Assignment - Tally every line of the listing where the string "externa" is found, and state the total alone.

Task input -
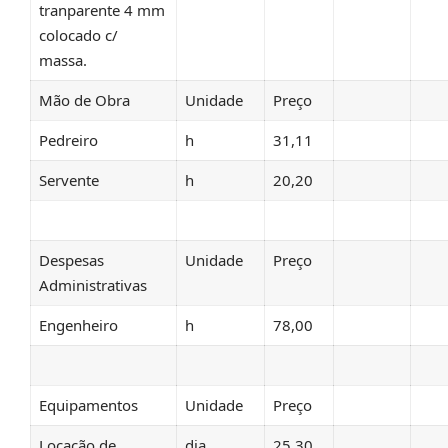
tranparente 4 mm
colocado c/
massa.
Mão de Obra
Unidade
Preço
Pedreiro
h
31,11
Servente
h
20,20
Despesas
Unidade
Preço
Administrativas
Engenheiro
h
78,00
Equipamentos
Unidade
Preço
Locação de
dia
25,30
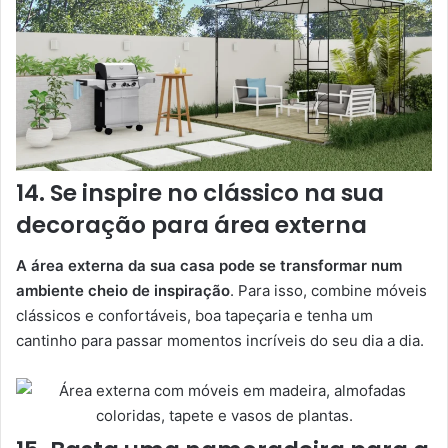
14. Se inspire no clássico na sua
decoração para área externa
A área externa da sua casa pode se transformar num
ambiente cheio de inspiração
. Para isso, combine móveis
clássicos e confortáveis, boa tapeçaria e tenha um
cantinho para passar momentos incríveis do seu dia a dia.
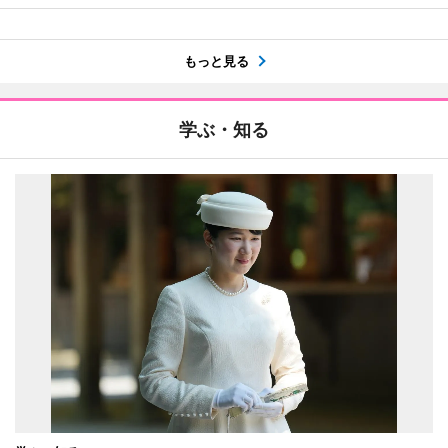
もっと見る
学ぶ・知る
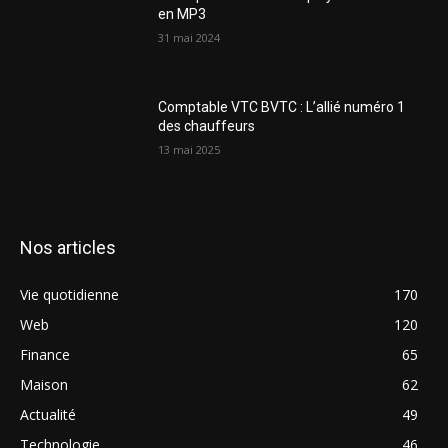
en MP3
31 mai 2024
Comptable VTC BVTC : L’allié numéro 1
des chauffeurs
13 mai 2025
Nos articles
Vie quotidienne
170
Web
120
Finance
65
Maison
62
Actualité
49
Technologie
46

Expected answer - 2